-- Exercise aim --
Give the entries below again exactly. Their pictures are not needed.

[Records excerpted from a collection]
-.-.-

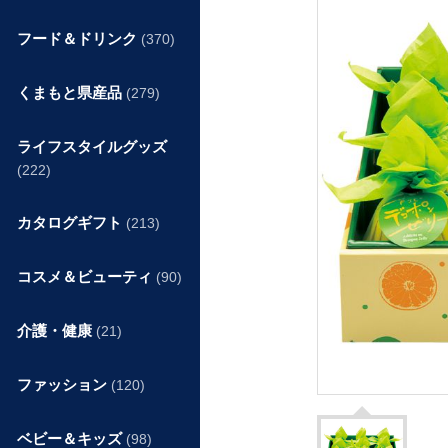
フード＆ドリンク
(370)
くまもと県産品
(279)
ライフスタイルグッズ
(222)
カタログギフト
(213)
コスメ＆ビューティ
(90)
介護・健康
(21)
ファッション
(120)
ベビー＆キッズ
(98)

-.-.-

-- Result of this task --
フード＆ドリンク
(370)
くまもと県産品
(279)
ライフスタイルグッズ
(222)
カタログギフト
(213)
コスメ＆ビューティ
(90)
介護・健康
(21)
ファッション
(120)
ベビー＆キッズ
(98)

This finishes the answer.